Our front matter is done! But… we need to get the rest of the content in!

In comes another piece of sed magic. Just like we could only grab the front matter before, we can now grab everything that is not the front matter!

# add content
sed -n '/^---$/,/^---$/!p' "$file_new" >> "$dest_subdir/tmp2"

and we append that straight to the temporary file that has the new front matter :)

Our file is now ready, and we should do some cleaning before we do the final piece, and make it into the new index.md.

We need to delete the temp files we no longer need (but not tmp2!), and also delete the old index file. Remember how I said that I from 2021 had an issue with some being added the language code? Well, deleting the original file, to then rename tmp2 just index.md fixed all that easily. So, that’s what we’ll do!

# remove temp files
rm "$dest_subdir/tmp" "$dest_subdir/tmp3" "$dest_subdir/$(basename $file)"

# Move the modified front matter to the new file
mv "$dest_subdir/tmp2" "$dest_subdir/index.md"

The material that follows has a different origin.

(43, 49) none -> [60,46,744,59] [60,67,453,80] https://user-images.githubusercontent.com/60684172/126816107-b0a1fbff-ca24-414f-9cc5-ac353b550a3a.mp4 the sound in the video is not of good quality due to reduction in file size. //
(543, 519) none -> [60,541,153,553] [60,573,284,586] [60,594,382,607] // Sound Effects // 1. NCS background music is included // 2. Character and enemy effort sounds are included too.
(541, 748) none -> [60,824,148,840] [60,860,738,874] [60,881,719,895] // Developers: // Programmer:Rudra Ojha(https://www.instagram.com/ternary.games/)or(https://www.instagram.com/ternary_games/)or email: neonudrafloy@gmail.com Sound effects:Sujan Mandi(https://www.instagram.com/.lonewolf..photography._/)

Now, no matter if the originating file is index.en.md or not, I will have a file name as I wish. Clean!

And that is it!

Now that I had it confirmed that this worked for a single file, I deleted what I had changed in the blog folder, ran a git checkout content to restore file folder to its original state, and created the entire script, and called it rename_files.sh, which I placed in the root of my project.

#!/bin/bash

# Define the source and destination directories
dir="content/blog"

# Loop through the source directory
for file in ${dir}/*/index*.md; do
  echo "$file ---------------------"

  # folder title
  folder_title="$(basename $(dirname $file))"

  # Extract the post title from the filename
  post_title="$(echo $folder_title | cut -d'-' -f4-)"

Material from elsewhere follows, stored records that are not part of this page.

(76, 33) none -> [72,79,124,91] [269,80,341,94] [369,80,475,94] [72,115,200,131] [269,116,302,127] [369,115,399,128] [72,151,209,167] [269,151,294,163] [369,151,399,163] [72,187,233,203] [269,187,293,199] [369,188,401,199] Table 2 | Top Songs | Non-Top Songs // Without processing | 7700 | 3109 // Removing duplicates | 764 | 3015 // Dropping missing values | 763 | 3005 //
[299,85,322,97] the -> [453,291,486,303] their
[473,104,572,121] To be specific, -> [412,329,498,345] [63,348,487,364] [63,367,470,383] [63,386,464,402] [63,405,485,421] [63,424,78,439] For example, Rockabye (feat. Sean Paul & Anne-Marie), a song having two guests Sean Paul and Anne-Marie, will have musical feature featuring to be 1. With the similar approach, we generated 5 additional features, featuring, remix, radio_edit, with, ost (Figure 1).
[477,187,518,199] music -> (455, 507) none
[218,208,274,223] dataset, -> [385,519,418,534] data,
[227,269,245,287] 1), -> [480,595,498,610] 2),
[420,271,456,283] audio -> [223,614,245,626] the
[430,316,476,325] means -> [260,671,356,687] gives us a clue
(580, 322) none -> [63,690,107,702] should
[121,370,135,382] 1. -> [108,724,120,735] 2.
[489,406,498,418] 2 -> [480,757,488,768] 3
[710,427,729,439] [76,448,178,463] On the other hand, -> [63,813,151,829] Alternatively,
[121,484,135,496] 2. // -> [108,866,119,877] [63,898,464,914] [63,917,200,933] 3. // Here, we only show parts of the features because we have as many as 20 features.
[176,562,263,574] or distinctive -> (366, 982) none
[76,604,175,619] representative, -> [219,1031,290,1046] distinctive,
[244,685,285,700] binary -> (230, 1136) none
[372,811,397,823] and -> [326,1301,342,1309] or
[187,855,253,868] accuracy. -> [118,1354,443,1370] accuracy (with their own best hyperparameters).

  # Extract the year from the filename
  year="$(echo ${folder_title} | cut -d'-' -f1)"
  mkdir -p "$dir/$year"

  # Define the output
  dest_subdir="$dir/$year/$(echo $folder_title | cut -b6-)"

  # move contents
  mv $(dirname $file/) $dest_subdir

  file_new=$(echo $dest_subdir/$(basename $file))

  # Save the existing front matter to a temporary file
  sed -n '/^---$/,/^---$/p' "$file_new"  > "$dest_subdir/tmp"

  # remove last ---
  sed '$ d' "$dest_subdir/tmp" > "$dest_subdir/tmp3"

  # remove existing slug
  sed '/^slug:/d' "$dest_subdir/tmp3" > "$dest_subdir/tmp2"

  # Add a slug parameter to the front matter
  echo 'slug: "'"$post_title"'"' >> "$dest_subdir/tmp2"

  # Add an alias to the front matter of the old file
  echo 'aliases:' >> "$dest_subdir/tmp2"
  echo "  - '/"$(dirname $file | cut -d'/' -f 2-6)"'" >> "$dest_subdir/tmp2"

  # add trailing --- to end yaml section
  echo '---' >> "$dest_subdir/tmp2"

  # add content
  sed -n '/^---$/,/^---$/!p' "$file_new" >> "$dest_subdir/tmp2"

  # remove temp files
  rm "$dest_subdir/tmp" "$dest_subdir/tmp3" "$dest_subdir/$(basename $file)"
  
  # Move the modified front matter to the new file
  mv "$dest_subdir/tmp2" "$dest_subdir/index.md"
done

echo "Content reorganization completed."

Now, I could run it in my terminal with

sh rename_files.sh

and watch the magic happen!

Word of caution

Don’t run this willy-nilly. Make sure it makes sense for a single one of your files first, then give it a go. For one, this will not work for a multilingual site, it would need quite some work to do that.

But I am all-in-all very happy with my new setup, and feel its a good first step towards a new and improved website!